(Beginning of Materials provided)

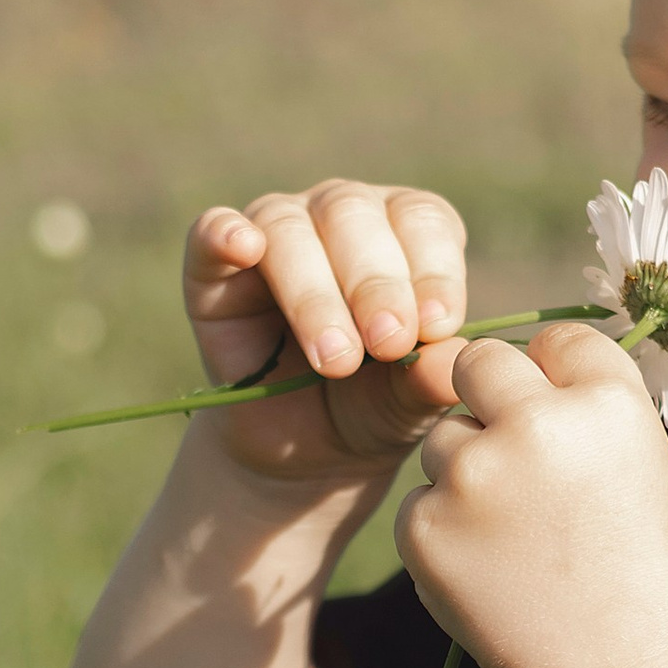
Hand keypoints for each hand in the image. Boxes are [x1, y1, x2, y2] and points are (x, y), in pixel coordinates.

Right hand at [184, 183, 471, 486]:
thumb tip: (456, 364)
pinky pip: (212, 233)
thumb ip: (432, 378)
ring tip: (336, 358)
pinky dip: (224, 235)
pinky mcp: (213, 268)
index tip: (437, 325)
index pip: (422, 221)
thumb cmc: (371, 406)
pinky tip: (243, 247)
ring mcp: (276, 232)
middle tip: (388, 344)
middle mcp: (340, 216)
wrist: (303, 451)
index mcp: (403, 233)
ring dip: (314, 294)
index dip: (432, 269)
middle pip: (354, 216)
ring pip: (290, 231)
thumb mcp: (410, 402)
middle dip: (375, 284)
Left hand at [396, 326, 667, 667]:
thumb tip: (525, 368)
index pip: (555, 337)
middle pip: (478, 362)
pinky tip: (493, 573)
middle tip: (514, 456)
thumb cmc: (650, 577)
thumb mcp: (647, 469)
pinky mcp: (425, 528)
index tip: (560, 414)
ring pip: (443, 439)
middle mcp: (535, 424)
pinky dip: (446, 532)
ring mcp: (472, 476)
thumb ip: (587, 411)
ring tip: (519, 539)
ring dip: (467, 472)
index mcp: (606, 401)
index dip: (554, 374)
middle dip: (488, 395)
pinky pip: (421, 503)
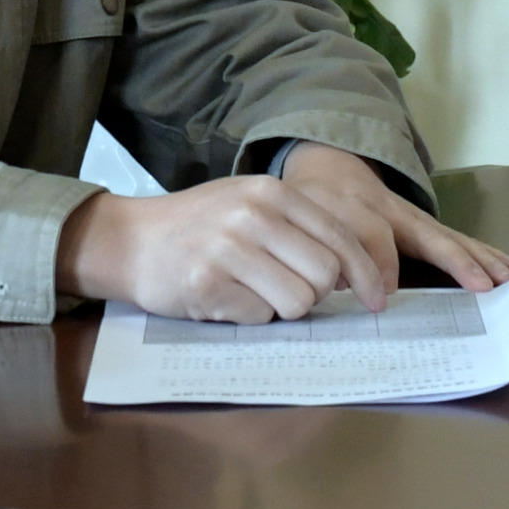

(End of Materials provided)

-- Required work --
Transcribe, exactly and without additions, the lines of the records above, beginning with the line that contains "pinky mcp: (213, 268)" and ending with the line that contains "thumb mcp: (410, 402)", both included.

-- Written solution --
pinky mcp: (213, 268)
index tip: (437, 325)
index pip: (422, 221)
thumb cmc: (371, 406)
pinky tip: (243, 247)
ring mcp: (276, 232)
middle tip: (388, 344)
middle mcp: (340, 216)
wrist: (303, 451)
index mcp: (403, 233)
ring dip: (314, 294)
index dip: (432, 269)
middle pip: (354, 216)
ring pip: (290, 231)
thumb mcp: (410, 402)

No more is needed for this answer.